## What this task involves
Your answer must consist of every line from the data below that includes the word "vous".

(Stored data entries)
*** Begin section ***

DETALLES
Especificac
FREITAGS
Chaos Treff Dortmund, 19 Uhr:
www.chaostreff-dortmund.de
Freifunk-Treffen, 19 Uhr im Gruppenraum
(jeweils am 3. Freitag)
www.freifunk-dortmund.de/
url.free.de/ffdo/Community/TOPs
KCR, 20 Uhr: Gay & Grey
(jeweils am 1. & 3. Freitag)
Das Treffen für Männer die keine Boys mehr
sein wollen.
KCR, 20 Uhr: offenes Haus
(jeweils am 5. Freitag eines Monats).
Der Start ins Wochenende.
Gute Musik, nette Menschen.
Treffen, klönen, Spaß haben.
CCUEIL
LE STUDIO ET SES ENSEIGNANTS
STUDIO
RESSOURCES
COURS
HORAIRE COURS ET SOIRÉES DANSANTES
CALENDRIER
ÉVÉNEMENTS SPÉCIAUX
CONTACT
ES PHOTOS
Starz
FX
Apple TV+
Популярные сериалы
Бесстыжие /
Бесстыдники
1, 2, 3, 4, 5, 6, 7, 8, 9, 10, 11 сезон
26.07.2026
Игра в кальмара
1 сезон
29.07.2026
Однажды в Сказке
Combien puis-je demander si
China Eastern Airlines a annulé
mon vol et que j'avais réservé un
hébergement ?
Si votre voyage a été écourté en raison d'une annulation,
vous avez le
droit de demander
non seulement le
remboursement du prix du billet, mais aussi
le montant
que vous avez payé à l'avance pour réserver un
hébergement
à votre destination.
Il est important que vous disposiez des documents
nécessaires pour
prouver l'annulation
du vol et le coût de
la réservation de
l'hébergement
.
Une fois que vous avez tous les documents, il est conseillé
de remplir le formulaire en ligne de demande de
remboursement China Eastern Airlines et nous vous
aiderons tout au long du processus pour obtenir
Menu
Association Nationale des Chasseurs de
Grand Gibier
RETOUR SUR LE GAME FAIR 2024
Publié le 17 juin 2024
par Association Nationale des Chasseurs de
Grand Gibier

*** End section ***

## Your solution
vous avez le
que vous avez payé à l'avance pour réserver un
Il est important que vous disposiez des documents
Une fois que vous avez tous les documents, il est conseillé
remboursement China Eastern Airlines et nous vous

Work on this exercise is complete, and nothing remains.